# Document passage
EMI joins legal P2P service Mashboxx
By Nate Mook
Mashboxx, a legal peer-to-peer (P2P) system founded by former Grokster CEO Wayne Rosso, announced Friday it had signed an agreement with music label EMI to license its digital library, including songs from Roxette. Mashboxx is preparing to launch in beta, and has previously signed deals with Sony BMG and Universal.
The concept behind Mashboxx is to enable customers to swap files just as they have on previous services such as Grokster, iMesh and Kazaa. The software even links into existing P2P networking for locating artists, albums and tracks. The difference is that Mashboxx will filter the results based on its own database of licenses.
If a song matches one that a record label such as EMI has authorized for trade or sale, the user can sample the song up to five times or purchase it for 99 cents. After five listens, the song will only play back as a 30-second sample, like those offered by Apple's iTunes Music Store.

# Rows
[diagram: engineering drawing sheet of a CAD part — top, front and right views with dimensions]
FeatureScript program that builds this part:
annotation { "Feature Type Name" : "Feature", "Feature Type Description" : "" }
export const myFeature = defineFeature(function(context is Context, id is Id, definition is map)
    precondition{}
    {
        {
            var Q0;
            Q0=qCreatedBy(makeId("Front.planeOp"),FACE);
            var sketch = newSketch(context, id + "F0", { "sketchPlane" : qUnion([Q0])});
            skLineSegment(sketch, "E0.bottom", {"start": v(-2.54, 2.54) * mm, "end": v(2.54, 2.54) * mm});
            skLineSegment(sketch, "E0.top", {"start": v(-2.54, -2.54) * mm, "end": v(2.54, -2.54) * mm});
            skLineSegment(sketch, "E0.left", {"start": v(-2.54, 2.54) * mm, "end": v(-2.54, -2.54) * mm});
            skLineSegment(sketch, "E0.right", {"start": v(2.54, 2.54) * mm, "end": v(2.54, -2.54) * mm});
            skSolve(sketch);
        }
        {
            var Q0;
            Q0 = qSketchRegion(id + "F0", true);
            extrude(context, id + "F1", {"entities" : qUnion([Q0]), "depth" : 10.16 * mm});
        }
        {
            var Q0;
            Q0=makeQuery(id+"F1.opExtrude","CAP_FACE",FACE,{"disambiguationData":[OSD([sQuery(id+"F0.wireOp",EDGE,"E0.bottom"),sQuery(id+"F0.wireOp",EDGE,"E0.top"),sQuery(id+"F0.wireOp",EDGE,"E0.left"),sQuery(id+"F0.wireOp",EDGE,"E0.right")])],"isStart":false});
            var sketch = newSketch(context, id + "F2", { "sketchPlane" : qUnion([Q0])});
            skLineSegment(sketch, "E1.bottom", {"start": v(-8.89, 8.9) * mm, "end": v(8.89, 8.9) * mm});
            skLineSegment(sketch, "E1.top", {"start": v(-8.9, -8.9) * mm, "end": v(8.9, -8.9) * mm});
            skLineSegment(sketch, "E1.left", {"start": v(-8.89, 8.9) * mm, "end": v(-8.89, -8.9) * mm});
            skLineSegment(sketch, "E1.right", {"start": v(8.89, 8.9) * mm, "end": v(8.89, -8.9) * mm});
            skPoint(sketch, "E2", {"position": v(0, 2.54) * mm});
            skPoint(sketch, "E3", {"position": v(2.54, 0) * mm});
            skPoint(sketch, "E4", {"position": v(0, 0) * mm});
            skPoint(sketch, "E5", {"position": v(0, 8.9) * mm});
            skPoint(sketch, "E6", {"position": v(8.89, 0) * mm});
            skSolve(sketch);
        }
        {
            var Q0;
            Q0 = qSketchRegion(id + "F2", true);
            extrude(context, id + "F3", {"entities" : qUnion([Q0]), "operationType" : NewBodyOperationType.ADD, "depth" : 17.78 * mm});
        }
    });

# Written request
In the article on Mashboxx, what price does a user pay to buy a licensed song? The records come from a different source than the article.

# Task solution
99 cents.